Hatırlayın... Hem de çok eskiye gitmeden. Mesela Orman yangınları değil mi? Aynı anda ABD'de ve Avrupa'nın onlarca ülkesinde de hektarlarca ormanlık alan küresel iklim değişikliği nedeniyle yanmaya başladı. Bizde bir de buna ek olarak PKK, yangınların yerleşim alanlarına da ulaşması için ek bir takım sabotajlar tertipledi. Bunlar da çıktı ortaya. O zamanlar dendi ki; "Bırakın iç siyasi çekişmeleri hep beraber bu yangınları söndürelim" dendi değil mi? Daha da berraklaşsın zihinleriniz diye tam tarih vereyim. 2 Ağustos 2021. İçişleri Bakanı Süleyman Soylu, Muğla'nın Milas ilçesinde 'Yangın Koordinasyon Merkezi'nde Kültür ve Turizm Bakanı Mehmet Nuri Ersoy ve Tarım ve Orman Bakanı Bekir Pakdemirli ile birlikte basın açıklaması yaptı. Burada, bu mücadelede ortak hareket edilmesinin önemini vurguladı. Belediyelerin de Tarım ve Orman Bakanlığı kadar bu meselede sorumluluğu olduğunu söyledi, doğru mu? Aynı dakikalarda, CHP'li Milas Belediye Başkanı Muhammet Tokat sosyal medya hesabından bir paylaşımda bulundu. "...3 Sayın Bakanımız Milas'ta açıklama yapıyor, Milas Belediye Başkanı olarak ben ekranlardan izliyorum..." dedi.

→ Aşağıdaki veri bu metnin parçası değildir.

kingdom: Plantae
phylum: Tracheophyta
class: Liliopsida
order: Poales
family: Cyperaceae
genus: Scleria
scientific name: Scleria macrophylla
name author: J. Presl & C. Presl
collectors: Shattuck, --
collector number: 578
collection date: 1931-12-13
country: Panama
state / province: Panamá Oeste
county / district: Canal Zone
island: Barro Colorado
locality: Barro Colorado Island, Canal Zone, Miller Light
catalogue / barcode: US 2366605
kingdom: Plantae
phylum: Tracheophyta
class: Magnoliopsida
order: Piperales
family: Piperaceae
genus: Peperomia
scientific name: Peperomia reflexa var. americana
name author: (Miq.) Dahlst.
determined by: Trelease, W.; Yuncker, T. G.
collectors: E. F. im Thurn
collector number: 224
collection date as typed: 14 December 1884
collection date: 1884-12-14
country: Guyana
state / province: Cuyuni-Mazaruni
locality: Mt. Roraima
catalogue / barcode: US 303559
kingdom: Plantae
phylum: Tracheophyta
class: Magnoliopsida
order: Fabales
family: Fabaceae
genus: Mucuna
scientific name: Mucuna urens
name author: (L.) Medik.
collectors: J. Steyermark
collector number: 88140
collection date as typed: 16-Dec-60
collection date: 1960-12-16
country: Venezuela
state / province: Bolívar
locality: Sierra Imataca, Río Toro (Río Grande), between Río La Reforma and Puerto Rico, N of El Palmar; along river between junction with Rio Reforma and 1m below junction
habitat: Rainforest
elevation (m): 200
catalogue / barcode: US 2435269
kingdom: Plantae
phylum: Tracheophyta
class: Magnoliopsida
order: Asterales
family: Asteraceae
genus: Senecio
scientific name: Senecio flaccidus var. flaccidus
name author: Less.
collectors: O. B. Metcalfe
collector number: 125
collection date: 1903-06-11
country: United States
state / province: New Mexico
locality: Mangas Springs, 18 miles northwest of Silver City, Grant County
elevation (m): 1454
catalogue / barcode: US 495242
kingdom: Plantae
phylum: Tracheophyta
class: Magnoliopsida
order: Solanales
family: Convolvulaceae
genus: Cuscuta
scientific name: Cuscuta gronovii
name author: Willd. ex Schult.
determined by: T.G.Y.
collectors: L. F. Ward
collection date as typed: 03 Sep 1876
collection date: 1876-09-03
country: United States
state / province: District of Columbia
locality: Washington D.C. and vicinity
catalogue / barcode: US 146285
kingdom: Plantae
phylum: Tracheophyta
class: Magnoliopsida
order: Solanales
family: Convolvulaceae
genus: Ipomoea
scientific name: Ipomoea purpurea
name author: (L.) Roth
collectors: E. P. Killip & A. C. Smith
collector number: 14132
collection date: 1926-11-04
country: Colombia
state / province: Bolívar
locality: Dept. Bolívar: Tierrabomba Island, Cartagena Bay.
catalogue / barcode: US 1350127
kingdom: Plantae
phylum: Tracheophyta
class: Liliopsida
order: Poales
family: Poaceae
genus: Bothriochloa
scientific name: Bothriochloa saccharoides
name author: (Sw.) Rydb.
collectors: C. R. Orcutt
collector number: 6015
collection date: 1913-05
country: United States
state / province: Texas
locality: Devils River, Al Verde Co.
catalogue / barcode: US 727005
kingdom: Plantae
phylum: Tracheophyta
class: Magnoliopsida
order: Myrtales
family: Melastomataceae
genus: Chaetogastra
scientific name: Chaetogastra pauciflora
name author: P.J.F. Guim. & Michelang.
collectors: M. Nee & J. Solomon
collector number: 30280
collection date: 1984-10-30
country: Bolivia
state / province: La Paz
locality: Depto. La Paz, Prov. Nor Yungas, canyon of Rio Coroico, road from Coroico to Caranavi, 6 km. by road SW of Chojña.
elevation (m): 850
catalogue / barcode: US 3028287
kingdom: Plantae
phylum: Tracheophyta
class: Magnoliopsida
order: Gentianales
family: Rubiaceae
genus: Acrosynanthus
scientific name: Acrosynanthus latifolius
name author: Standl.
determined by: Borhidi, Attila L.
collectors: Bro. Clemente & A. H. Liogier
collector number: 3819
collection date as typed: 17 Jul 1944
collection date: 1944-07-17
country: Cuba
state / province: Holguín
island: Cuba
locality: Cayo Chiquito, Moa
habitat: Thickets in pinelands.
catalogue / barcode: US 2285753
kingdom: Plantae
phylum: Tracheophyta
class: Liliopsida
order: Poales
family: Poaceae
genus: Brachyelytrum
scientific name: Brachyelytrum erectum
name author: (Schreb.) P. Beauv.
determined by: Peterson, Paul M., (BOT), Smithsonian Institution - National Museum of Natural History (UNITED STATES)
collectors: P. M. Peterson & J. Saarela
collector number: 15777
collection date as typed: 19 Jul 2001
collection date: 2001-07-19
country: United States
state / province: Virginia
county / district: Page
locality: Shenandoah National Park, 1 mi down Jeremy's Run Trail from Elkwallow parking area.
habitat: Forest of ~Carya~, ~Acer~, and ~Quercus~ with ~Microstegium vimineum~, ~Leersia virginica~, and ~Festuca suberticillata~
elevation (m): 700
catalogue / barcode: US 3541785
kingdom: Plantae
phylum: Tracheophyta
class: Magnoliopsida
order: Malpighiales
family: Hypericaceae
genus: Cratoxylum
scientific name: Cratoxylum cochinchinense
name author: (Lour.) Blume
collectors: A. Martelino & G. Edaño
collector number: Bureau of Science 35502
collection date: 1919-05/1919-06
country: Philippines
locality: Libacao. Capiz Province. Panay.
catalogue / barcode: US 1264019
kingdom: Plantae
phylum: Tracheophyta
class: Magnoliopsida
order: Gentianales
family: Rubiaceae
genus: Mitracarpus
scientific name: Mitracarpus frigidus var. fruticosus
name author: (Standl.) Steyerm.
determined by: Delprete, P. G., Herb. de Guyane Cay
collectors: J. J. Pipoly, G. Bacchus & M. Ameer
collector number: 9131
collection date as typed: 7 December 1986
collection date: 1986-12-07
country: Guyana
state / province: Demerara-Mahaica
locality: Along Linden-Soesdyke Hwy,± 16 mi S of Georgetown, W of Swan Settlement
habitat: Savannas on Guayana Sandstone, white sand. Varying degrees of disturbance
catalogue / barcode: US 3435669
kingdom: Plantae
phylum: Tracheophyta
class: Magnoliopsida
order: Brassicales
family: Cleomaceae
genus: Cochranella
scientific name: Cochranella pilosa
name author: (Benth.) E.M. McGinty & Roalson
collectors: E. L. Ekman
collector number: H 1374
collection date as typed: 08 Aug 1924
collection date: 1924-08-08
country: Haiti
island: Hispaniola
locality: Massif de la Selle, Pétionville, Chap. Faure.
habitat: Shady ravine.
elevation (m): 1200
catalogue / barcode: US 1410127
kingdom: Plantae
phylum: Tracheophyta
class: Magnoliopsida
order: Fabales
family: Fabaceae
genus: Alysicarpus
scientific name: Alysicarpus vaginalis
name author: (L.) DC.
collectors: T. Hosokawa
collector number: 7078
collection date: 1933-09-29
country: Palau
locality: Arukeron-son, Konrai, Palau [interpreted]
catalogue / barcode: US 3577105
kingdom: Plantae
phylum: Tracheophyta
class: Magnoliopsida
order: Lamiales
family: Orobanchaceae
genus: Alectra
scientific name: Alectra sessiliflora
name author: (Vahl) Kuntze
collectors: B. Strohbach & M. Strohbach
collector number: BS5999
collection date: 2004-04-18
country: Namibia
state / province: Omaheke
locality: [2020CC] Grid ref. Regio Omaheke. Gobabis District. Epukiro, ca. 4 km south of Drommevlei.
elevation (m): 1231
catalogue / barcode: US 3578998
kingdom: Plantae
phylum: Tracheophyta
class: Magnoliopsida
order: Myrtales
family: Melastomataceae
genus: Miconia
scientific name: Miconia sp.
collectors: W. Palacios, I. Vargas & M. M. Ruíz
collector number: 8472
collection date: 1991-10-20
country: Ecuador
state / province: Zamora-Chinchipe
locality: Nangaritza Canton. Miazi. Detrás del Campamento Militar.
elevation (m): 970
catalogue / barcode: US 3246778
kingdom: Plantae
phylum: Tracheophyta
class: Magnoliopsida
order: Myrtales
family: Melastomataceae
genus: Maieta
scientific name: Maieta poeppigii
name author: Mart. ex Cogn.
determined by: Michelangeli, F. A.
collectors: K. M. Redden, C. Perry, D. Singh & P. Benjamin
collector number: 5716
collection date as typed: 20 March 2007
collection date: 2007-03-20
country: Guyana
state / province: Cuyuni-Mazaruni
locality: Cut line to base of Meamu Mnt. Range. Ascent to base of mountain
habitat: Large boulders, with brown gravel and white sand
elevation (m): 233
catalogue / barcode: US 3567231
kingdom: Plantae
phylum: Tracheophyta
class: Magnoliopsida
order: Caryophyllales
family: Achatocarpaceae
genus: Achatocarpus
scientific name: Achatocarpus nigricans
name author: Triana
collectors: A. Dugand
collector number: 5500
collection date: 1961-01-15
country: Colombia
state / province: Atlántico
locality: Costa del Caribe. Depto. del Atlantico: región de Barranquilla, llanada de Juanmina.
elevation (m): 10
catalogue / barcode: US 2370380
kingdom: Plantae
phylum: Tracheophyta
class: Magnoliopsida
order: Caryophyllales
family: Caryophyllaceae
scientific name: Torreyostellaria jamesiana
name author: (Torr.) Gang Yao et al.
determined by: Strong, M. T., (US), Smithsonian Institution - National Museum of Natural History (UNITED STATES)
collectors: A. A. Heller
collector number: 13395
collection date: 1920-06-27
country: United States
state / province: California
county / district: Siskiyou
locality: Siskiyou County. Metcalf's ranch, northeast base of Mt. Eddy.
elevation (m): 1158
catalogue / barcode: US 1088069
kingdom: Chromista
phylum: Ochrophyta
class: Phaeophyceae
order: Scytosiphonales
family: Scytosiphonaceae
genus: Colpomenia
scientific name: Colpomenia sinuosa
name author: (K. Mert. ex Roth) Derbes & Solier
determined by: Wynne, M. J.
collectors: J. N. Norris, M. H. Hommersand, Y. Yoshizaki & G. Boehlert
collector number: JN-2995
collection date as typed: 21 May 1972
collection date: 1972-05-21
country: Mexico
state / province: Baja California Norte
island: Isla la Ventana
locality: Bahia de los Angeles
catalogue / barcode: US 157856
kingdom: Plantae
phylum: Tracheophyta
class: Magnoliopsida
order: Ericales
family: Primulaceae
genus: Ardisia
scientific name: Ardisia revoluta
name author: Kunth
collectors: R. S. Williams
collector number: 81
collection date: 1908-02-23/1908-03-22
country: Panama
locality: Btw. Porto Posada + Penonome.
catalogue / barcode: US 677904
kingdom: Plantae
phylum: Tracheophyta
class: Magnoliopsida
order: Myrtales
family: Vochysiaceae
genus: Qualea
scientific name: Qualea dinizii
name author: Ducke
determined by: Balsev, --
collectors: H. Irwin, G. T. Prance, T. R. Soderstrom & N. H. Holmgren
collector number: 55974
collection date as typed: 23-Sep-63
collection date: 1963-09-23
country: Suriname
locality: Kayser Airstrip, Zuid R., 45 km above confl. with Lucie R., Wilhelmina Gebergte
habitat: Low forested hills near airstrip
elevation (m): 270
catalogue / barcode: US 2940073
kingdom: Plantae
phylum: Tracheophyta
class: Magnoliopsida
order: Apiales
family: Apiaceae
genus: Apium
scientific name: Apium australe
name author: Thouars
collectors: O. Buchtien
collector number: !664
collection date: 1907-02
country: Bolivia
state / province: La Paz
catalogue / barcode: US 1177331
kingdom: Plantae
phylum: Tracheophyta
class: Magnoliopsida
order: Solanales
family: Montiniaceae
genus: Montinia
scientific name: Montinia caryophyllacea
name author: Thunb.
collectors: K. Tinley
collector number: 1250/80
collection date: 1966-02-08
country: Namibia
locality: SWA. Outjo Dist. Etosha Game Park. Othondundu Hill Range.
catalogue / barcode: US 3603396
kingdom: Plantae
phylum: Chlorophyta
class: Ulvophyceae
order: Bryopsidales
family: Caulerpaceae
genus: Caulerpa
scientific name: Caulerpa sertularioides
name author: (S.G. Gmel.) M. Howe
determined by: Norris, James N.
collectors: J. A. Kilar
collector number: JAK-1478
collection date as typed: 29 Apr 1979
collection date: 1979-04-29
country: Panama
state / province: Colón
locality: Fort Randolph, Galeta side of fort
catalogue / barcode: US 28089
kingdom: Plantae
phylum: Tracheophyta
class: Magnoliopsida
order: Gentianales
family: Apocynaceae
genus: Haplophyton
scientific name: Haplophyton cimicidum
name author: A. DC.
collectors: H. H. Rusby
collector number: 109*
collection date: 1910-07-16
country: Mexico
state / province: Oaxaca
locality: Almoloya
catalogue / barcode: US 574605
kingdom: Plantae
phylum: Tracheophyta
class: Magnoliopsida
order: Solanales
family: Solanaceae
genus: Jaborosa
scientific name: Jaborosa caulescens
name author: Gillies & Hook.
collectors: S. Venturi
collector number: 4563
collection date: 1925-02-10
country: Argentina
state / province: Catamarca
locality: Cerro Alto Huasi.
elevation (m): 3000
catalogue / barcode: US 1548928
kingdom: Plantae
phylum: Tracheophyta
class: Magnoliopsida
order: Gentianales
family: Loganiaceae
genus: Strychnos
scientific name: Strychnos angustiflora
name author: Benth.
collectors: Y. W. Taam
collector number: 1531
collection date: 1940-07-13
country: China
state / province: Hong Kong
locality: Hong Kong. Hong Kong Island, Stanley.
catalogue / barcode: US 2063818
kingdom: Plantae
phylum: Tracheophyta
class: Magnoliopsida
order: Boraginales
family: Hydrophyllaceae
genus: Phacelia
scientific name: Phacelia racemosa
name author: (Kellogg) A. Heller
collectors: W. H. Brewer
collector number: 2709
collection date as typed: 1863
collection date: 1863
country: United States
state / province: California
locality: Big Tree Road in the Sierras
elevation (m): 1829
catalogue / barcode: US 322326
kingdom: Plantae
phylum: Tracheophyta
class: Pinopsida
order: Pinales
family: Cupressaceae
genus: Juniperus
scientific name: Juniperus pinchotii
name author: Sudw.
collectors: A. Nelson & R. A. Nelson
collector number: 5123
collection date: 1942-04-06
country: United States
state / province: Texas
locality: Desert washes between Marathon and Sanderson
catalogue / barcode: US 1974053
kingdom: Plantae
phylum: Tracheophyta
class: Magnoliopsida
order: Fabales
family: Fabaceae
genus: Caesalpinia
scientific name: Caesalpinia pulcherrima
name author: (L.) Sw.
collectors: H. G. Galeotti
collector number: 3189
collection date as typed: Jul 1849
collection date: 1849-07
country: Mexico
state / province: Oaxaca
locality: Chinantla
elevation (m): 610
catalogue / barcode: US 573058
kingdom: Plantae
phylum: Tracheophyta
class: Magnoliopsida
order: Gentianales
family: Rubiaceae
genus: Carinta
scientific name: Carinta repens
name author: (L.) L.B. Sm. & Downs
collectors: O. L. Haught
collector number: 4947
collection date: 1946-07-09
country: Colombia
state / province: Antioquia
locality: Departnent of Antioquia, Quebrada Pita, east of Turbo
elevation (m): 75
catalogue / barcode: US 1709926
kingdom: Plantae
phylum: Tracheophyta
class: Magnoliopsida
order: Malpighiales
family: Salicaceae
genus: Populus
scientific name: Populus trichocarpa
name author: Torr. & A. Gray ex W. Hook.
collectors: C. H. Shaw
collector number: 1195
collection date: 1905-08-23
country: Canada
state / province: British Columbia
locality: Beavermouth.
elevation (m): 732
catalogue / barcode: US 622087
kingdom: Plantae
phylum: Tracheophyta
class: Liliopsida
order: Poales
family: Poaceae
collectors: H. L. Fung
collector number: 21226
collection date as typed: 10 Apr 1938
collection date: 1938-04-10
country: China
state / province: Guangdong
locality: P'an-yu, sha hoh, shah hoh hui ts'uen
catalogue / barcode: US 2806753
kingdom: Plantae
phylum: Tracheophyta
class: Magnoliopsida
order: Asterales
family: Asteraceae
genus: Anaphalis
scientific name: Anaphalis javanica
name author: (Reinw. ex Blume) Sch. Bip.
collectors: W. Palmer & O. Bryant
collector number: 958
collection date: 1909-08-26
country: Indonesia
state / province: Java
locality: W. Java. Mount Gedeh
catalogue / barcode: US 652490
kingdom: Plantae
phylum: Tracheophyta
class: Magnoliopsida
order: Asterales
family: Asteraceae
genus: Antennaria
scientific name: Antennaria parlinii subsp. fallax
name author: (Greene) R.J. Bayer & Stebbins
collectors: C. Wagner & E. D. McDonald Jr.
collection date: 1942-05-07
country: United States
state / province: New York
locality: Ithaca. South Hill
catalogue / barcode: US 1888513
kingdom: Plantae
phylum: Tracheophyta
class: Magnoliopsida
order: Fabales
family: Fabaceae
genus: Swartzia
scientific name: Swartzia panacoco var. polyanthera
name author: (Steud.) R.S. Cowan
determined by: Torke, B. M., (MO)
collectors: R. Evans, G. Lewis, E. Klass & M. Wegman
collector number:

Arkadaş, yangını söndürmek için davetiye mi beklediniz? Gelip bir kova su da siz dökseydiniz. HEP BERABER elinizi taşın altına soksaydınız, değil mi? Ama yok. Ne dediler? HÜKÜMET İSTİFA... Birlikte çalışmak yerine, hükümetin bu yangınlarla beraber tutuşup küle dönmesini hedeflediler. Hem yangını söndürmediler hem kundakçılara siyasi destek vermeye devam ettiler hem de İngilizce twitlerle hükümeti patronlarına şikayet ettiler. Bu sadece tek bir örnek. Bu sayıyı arttırabilirim.
**
Sadece yangınlarda değil yani. Daha pek çok konuda da... Pandemi sürecinde "Birlikte Çalışalım" dendi, yok, Hükümet istifa... Küresel finansal saldırıların hedefi oldu ülkemiz, gelin burada "Birlikte Çalışalım" dendi, yok Hükümet istifa... Ama, İstanbul'a kar yağınca "Tüm kurumlar siyasi kimliklerini bırakıp, birlikte çalışmalı" diyorlar... Ne güzel İstanbul arkadaş. Eğer kolektif akılla sorun çözmek istiyorsanız her konuda pozisyonlarınızı güncelleyeceksiniz. Öyle birine antrikot, birine musakka, olmaz. Yoksa antrikot değil de kalkan balığı mıydı? Neyse işte olmaz.